Cheese ravioli gets tossed in a fresh-flavored lemon butter sauce with tomatoes, corn, and basil. Ready in just 20 minutes!
Prep Time5 minutes
Cook Time15 minutes
Total Time17 minutes
Course: Main Course
Cuisine: American, Italian
Servings: 2 people

Ingredients

  • 10 oz fresh cheese ravioli
  • 1 fresh cob of corn, kernels sliced off This should yield about a cup of corn
  • 1 cup cherry tomatoes
  • 1 clove garlic, grated to a paste or minced
  • 1/4 cup dry white wine I like to use Pinot Grigio, Sauvignon Blanc, or Chardonnay
  • 2 TBSP lemon juice
  • 1 tsp lemon zest
  • 3 TBSP butter
  • Fresh basil leaves, torn
  • Fresh parmesan cheese, grated for garnish
  • Sea salt + Cracked black pepper, to taste

Instructions

  • Carefully glide a sharp knife down the cob of corn to release the kernels; set them aside.
  • In a large skillet, melt the butter over medium heat. Once it's warmed and slightly foamy, stir in the lemon juice, garlic, and the tomatoes. Cook, stirring occasionally, for about 5 minutes so the tomatoes soften or burst.
  • After 5 minutes, add the corn and the wine; hit it with some salt and stir. Let it simmer for about 5 minutes or until the wine has reduced by half and the sauce has thickened up a bit.
  • Now add the fresh ravioli to the pan, tossing it well enough to coat with the sauce. Cover the skillet and let the ravioli cook until tender—about 3-5 minutes. Give it a stir once in a while to prevent the ravioli from sticking to one another.
  • Right before serving, stir in the lemon zest, fresh basil, and freshly grated parmesan and season with cracked black pepper.

Notes

  1. If using frozen corn transfer it to a colander first to give it a rinse under cool water. This gets rid of frost.

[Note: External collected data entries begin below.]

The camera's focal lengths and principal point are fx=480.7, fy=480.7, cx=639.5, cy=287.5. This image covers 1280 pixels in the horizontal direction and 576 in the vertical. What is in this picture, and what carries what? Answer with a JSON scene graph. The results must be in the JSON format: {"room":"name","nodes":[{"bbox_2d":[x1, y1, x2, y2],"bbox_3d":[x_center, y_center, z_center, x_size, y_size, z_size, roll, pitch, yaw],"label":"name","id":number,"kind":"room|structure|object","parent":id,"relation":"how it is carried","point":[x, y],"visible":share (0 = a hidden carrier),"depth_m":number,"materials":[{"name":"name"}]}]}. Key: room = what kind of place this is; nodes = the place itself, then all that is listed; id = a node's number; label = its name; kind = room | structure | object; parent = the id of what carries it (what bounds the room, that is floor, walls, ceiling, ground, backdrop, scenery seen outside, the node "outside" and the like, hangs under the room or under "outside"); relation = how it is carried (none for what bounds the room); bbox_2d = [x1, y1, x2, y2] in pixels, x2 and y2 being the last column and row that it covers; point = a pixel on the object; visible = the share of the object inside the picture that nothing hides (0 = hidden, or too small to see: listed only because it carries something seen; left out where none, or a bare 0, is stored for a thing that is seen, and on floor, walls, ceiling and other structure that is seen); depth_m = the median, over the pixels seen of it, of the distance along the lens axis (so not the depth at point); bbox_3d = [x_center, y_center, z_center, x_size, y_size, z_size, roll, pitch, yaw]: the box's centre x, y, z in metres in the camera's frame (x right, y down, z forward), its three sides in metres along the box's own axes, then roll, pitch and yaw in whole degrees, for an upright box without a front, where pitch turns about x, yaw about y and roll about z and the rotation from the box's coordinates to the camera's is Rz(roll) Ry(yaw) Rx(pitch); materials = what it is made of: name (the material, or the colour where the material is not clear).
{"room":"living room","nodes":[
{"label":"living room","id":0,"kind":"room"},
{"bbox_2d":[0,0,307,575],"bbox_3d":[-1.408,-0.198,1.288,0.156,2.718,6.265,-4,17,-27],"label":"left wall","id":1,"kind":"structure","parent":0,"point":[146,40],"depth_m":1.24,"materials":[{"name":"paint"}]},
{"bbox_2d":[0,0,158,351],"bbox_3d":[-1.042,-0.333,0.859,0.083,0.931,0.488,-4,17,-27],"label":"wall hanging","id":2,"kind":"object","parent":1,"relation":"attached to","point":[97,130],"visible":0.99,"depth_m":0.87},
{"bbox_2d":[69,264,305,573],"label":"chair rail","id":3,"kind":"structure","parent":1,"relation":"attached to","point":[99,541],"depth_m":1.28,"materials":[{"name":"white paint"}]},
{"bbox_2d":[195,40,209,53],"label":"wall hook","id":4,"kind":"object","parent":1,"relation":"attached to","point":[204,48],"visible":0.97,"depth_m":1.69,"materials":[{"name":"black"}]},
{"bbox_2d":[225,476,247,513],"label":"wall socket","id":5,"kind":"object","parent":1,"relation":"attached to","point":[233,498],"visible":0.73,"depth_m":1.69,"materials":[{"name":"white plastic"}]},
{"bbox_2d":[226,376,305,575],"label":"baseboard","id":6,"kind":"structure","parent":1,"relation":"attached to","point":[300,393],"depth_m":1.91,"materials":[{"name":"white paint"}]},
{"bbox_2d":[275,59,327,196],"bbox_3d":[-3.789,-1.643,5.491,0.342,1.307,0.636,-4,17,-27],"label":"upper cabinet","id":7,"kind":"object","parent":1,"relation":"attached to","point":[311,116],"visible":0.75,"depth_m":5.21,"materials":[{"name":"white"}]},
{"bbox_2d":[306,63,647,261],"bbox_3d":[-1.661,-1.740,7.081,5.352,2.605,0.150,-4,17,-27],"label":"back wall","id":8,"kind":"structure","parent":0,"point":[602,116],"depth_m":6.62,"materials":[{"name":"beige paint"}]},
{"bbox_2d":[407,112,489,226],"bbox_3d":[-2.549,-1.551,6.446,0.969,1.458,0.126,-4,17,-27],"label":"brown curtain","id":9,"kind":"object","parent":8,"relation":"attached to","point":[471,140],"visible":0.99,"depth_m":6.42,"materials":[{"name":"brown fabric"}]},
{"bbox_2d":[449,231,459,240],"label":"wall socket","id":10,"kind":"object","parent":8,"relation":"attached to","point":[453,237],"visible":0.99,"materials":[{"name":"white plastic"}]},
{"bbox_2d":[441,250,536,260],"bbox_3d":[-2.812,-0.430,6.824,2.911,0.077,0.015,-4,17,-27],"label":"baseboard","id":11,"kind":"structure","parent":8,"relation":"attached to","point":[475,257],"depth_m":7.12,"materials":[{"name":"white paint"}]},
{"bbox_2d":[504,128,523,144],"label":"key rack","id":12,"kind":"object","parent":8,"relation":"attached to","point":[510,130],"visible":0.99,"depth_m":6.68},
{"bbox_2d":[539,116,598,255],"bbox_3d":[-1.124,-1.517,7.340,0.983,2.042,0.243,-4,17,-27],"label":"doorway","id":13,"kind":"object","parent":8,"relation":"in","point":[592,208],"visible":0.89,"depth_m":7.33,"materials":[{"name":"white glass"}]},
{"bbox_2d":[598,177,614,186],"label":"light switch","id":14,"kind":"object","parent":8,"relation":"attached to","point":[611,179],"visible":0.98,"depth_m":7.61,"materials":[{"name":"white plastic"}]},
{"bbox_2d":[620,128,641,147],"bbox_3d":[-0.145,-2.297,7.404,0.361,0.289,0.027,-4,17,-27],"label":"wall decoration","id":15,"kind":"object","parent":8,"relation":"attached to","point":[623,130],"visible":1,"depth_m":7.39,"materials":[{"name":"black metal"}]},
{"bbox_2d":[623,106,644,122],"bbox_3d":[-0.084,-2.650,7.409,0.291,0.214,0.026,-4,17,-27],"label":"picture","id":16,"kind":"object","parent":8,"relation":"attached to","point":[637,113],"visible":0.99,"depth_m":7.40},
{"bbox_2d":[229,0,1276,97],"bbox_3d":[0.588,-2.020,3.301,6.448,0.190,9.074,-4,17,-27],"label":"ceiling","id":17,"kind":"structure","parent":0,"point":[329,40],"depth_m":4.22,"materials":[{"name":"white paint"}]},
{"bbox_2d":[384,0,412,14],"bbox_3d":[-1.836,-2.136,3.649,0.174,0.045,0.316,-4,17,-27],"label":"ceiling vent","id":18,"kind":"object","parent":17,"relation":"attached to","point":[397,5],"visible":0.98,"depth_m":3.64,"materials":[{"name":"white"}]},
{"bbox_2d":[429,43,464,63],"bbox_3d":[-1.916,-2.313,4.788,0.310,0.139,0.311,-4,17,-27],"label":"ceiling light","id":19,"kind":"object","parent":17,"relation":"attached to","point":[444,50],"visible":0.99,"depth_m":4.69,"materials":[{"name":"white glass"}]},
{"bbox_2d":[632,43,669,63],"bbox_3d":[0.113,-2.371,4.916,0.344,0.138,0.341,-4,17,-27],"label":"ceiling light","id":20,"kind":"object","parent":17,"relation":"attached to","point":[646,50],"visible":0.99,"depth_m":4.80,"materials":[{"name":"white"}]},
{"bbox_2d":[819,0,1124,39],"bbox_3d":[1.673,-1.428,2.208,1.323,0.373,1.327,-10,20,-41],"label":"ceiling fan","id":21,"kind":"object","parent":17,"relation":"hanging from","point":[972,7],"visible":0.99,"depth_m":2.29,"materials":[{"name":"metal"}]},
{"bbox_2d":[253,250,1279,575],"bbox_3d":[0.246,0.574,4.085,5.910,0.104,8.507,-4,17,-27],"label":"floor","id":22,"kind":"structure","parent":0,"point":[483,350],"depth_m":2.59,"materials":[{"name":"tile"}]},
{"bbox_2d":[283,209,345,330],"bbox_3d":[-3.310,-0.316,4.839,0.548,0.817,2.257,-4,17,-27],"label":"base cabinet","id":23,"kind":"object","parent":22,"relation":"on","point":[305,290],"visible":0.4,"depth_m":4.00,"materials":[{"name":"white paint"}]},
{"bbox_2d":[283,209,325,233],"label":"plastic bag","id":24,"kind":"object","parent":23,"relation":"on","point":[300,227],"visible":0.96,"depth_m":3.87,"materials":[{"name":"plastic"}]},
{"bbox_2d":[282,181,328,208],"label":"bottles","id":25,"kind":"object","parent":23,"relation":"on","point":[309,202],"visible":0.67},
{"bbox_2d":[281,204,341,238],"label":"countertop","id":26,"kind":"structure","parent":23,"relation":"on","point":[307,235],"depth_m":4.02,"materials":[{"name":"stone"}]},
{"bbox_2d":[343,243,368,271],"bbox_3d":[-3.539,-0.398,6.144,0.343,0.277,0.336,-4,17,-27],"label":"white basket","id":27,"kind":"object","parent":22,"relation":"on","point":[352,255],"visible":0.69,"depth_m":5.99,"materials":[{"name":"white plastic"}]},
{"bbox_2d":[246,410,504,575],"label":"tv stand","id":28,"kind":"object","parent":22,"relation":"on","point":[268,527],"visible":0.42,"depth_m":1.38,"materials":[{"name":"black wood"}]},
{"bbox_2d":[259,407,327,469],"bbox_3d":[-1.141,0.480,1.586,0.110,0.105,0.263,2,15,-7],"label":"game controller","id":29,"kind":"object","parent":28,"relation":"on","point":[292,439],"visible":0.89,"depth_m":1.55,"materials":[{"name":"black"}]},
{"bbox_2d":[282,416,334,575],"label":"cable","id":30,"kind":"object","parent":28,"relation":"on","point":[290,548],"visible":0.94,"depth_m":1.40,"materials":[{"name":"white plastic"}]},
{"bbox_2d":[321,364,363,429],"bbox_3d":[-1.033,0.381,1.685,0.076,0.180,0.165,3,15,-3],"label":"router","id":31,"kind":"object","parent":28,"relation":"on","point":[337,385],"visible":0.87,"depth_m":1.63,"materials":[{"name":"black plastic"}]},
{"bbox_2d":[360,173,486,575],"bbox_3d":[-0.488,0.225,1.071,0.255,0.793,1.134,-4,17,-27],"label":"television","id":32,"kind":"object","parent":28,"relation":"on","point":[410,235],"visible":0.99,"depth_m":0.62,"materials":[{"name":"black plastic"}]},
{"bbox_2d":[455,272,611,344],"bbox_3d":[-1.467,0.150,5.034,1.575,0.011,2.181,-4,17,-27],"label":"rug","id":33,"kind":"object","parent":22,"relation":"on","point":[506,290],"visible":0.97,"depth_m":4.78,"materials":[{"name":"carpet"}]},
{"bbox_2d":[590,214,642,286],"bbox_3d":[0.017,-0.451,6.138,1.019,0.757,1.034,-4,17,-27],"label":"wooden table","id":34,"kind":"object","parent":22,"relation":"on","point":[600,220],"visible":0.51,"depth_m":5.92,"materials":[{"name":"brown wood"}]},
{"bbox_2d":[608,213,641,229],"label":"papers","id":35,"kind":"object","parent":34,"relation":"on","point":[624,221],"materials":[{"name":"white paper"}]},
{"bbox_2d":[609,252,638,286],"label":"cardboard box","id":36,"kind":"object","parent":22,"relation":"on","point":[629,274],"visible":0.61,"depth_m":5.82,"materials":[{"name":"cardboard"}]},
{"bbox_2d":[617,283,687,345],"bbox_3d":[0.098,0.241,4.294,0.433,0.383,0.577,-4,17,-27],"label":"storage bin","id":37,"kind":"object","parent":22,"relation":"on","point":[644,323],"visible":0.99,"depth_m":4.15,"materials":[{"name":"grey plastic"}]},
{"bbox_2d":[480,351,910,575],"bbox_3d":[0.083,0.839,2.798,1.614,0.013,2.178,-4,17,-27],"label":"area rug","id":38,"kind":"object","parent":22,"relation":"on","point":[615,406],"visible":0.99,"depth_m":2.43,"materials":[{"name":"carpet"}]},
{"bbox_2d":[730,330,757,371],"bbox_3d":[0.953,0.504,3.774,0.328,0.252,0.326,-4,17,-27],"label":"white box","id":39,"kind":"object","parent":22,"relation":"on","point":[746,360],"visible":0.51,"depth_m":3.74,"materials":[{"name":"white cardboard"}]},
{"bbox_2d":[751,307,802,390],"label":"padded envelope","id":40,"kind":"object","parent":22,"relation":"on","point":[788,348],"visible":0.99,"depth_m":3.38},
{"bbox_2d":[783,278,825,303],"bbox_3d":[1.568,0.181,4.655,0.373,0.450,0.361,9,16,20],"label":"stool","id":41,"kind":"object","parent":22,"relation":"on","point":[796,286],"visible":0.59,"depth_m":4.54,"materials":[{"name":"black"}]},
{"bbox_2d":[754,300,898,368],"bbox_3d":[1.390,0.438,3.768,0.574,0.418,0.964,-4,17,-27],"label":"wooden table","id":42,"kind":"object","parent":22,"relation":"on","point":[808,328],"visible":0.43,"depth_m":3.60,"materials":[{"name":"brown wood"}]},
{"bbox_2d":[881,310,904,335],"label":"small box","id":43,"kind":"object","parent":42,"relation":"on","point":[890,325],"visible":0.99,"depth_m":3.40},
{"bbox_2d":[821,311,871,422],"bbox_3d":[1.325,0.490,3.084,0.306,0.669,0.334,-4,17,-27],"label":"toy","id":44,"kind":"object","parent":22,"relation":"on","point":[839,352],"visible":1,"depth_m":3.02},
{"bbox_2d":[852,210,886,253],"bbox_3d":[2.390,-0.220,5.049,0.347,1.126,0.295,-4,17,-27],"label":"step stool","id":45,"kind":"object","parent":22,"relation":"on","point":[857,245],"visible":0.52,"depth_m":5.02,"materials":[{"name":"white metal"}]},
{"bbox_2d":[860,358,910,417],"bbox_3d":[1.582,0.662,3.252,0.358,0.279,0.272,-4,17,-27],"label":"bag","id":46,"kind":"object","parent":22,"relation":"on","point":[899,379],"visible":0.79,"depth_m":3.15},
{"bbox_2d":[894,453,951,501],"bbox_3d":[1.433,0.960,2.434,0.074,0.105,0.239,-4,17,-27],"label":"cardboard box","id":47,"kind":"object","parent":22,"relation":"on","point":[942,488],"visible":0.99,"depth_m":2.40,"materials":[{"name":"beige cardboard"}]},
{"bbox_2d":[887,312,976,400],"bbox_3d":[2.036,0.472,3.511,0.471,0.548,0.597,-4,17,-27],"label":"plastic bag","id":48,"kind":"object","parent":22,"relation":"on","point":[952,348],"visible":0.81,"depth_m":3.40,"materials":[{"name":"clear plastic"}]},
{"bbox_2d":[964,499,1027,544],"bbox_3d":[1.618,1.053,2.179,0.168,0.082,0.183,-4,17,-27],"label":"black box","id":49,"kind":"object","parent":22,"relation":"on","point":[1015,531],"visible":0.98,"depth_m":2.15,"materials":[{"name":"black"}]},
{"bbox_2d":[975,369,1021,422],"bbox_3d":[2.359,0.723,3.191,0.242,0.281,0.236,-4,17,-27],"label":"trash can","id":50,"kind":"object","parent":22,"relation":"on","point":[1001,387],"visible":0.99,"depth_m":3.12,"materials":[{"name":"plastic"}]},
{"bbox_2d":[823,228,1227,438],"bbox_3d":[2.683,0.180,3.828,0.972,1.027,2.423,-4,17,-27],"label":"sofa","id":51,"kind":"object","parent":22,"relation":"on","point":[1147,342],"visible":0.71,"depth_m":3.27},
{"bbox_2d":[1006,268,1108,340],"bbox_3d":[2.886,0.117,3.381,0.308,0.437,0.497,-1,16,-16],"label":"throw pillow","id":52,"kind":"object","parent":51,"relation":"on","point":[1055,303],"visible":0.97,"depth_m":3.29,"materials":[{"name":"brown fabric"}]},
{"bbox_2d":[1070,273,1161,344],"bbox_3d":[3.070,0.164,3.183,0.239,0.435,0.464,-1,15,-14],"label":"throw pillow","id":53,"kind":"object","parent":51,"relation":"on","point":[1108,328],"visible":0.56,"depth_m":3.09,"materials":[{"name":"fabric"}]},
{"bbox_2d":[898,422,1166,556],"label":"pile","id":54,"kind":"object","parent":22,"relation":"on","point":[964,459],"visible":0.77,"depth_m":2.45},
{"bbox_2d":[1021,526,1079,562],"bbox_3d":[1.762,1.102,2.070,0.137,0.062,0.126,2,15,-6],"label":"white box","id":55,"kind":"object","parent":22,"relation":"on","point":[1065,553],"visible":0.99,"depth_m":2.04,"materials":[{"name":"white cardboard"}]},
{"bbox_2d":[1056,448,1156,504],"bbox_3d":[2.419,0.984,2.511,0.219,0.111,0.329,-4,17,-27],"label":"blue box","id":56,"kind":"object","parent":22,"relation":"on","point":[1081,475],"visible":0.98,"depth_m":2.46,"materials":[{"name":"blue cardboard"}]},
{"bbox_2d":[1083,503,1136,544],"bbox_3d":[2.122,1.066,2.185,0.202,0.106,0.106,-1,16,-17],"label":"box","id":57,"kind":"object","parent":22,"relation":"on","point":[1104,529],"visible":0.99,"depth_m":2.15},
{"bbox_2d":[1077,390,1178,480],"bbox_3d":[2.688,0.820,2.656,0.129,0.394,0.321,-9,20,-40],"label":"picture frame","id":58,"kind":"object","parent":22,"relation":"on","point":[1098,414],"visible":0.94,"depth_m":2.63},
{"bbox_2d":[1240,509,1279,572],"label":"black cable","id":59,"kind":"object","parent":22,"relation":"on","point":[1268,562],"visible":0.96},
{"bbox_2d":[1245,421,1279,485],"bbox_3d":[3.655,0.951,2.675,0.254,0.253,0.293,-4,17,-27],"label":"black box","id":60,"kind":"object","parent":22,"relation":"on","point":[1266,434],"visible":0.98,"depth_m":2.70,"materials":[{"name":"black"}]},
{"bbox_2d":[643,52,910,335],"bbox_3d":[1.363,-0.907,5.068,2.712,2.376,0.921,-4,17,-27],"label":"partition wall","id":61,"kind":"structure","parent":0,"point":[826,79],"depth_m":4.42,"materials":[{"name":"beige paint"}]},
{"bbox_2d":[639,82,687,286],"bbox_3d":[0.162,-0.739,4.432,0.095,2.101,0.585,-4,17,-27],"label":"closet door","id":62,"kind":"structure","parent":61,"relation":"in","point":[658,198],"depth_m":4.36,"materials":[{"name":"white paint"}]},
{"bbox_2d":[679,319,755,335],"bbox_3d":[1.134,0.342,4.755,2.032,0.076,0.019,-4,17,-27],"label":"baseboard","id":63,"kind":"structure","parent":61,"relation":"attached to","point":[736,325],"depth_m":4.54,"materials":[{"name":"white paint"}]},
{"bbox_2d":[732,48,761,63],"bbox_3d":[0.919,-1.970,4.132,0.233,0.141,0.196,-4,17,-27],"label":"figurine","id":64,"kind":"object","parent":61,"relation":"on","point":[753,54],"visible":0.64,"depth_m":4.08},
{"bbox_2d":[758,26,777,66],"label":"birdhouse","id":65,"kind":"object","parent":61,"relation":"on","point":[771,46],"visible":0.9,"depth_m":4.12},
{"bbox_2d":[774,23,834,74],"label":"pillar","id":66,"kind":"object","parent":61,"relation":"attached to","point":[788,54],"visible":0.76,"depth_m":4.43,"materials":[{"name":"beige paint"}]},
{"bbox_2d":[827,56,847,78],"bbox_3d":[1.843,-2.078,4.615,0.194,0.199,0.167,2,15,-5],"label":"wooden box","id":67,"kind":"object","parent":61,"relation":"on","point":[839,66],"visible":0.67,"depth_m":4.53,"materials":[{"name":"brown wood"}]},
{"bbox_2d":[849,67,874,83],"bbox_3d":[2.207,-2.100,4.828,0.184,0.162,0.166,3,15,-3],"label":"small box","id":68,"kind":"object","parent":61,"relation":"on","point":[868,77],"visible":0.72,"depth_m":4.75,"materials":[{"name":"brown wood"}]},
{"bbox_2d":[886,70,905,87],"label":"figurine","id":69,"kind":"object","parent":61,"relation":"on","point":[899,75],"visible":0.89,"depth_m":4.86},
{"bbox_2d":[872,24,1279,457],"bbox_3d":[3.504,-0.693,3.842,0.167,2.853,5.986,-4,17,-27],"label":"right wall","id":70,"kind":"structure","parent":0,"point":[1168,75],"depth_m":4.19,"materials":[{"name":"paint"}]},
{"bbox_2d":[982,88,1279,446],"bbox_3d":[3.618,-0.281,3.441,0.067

The you can proceed with the recipe as written.
  2. You can use frozen ravioli but will have to cook it separately, as per the instructions on the packaging. Once cooked, toss it into the skillet at the end.
  3. Don't want to cook with wine? Swap it with vegetable or chicken broth.
  4. Any ravioli variety will go well with this recipe (cheese and spinach, lobster, mushroom, sausage, etc.)